Thursday, August 7, 2008 - 9:20 AM

COS 84-5: Mapping and classifying groundwater dependent ecosystems by incorporating remote sensing data and mapped vegetation communities within a hydro-geomorphological framework

Jon D. Fawcett1, R J Clark1, B C Gill1, D C Cochrane1, and M. a. White2. (1) Future Farming Systems Research Division, (2) Arthur Rylah Institute for Environmental Research

Background/Question/Methods

An outcome of the 1994 Council of Australian Government’s Water reform framework, was that water allocation planning is required to protect ecosystems that have an important function or conservation value, of which Groundwater Dependant Ecosystems (GDEs) are included. While there is a world wide acceptance of the presence and importance of GDEs, within the Australian context the focus has largely been on iconic GDEs, such as the mound springs of the Great Artesian Basin and the Banksia woodlands of Western Australia. Such a limitedawareness of GDEs thus presents substantial challenges for GDE management policy development. While in some instances site specific studies detail the function of GDEs and their water requirements, such methods are not economical or practical for discerning GDEs at catchment and regional scales.

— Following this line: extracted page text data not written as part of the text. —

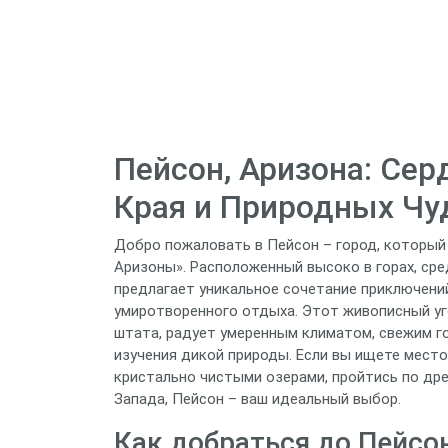
Пейсон, Аризона: Се
Края и Природных Чу
Добро пожаловать в Пейсон – город, который
Аризоны». Расположенный высоко в горах, сре
предлагает уникальное сочетание приключений
умиротворенного отдыха. Этот живописный уго
штата, радует умеренным климатом, свежим 
изучения дикой природы. Если вы ищете место
кристально чистыми озерами, пройтись по др
Запада, Пейсон – ваш идеальный выбор.
Как добраться до Пейсон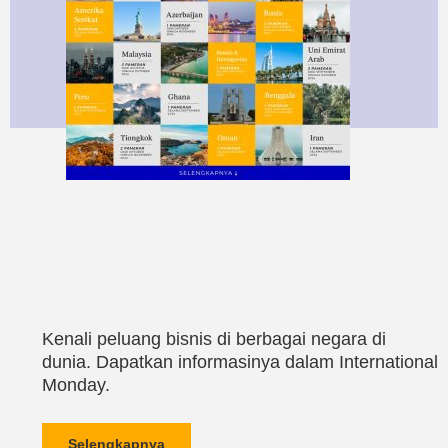
Kenali peluang bisnis di berbagai negara di
dunia. Dapatkan informasinya dalam International
Monday.
Selengkapnya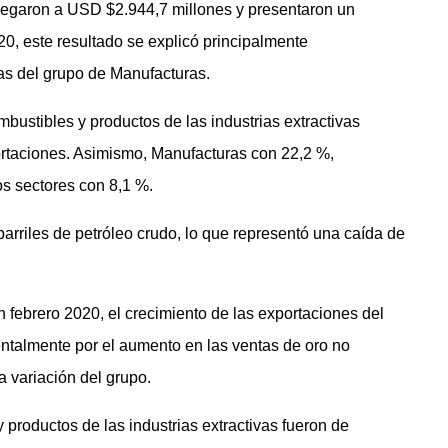
 llegaron a USD $2.944,7 millones y presentaron un
0, este resultado se explicó principalmente
nas del grupo de Manufacturas.
bustibles y productos de las industrias extractivas
portaciones. Asimismo, Manufacturas con 22,2 %,
os sectores con 8,1 %.
arriles de petróleo crudo, lo que representó una caída de
febrero 2020, el crecimiento de las exportaciones del
ntalmente por el aumento en las ventas de oro no
 variación del grupo.
 productos de las industrias extractivas fueron de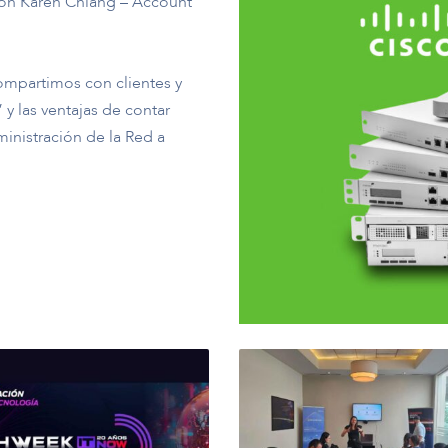
con Karen Chiang – Account
compartimos con clientes y
y las ventajas de contar
inistración de la Red a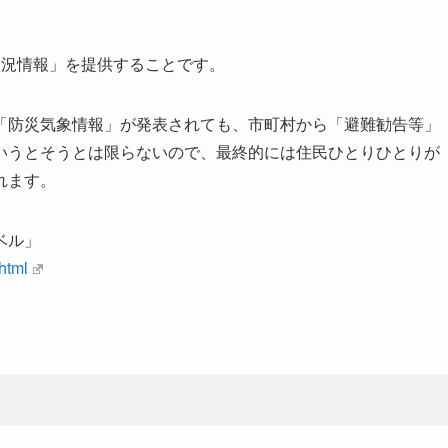
状況情報」を提供することです。
「防災気象情報」が発表されても、市町村から「避難勧告等」
いうとそうとは限らないので、最終的には住民ひとりひとりが
れます。
ベル」
html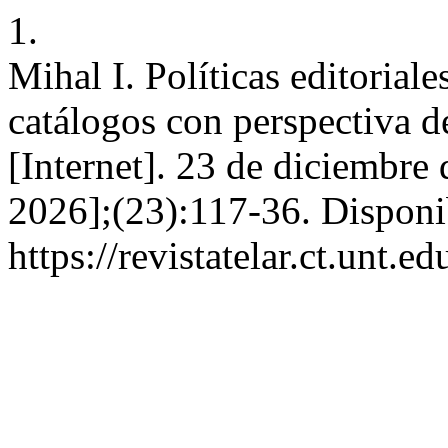
1.
Mihal I. Políticas editoriale
catálogos con perspectiva d
[Internet]. 23 de diciembre
2026];(23):117-36. Disponi
https://revistatelar.ct.unt.e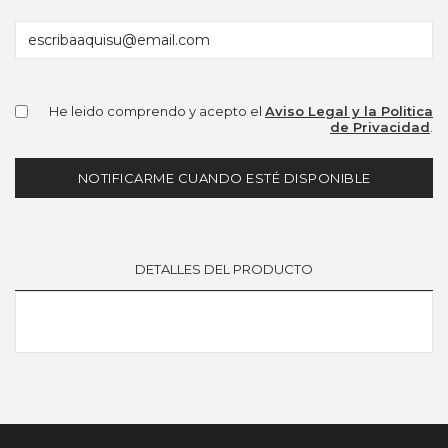
He leido comprendo y acepto el
Aviso Legal y la Politica
de Privacidad
.
NOTIFICARME CUANDO ESTÉ DISPONIBLE
DETALLES DEL PRODUCTO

Therefore, to develop an understanding of Victorian GDEs in terms of their functionality and their relative groundwater dependency, it is first necessary to identify the location and extent of GDEs throughout the state of Victoria.
Major biophysical attributes that all GDE’s have in common were classified into GIS layers. They are;
1. Access to groundwater, either through root uptake or groundwater discharges into aquifers, lakes and rivers. This layer was produced by comparing groundwater, geological and stream gauge data with water balance modelling to create a regional groundwater interaction with the surface map.
2. Vegetation use of groundwater layer. Remote sensing data sets were interrogated to provide the commonly used normalised difference vegetation index (NDVI) which identifies the variation in photosynthetic activity, to highlight areas of constant activity.
3. Hydro-geomorphological setting. Current knowledge on the location of flora and fauna assemblages and remote sensing outputs were incorporated into the groundwater interactive map detailing the landscape setting for each potential GDE type.
These data layers were then incorporated into a Bayesian model. A series of rules were developed for the model, which rated the likelihood of a GDE existing in each landscape on a scale from high to low.

Results/Conclusions

The integration and analysis of remote sensing, hydrogeological datasets and ecological knowledge provided a powerful tool that enhances the understanding of each of these separate disciplines. This approach provides an efficient means of mapping vegetation communities reliant on groundwater at broader scales and provides a foundation on which to build detailed understanding of the management needs of at risk GDEs.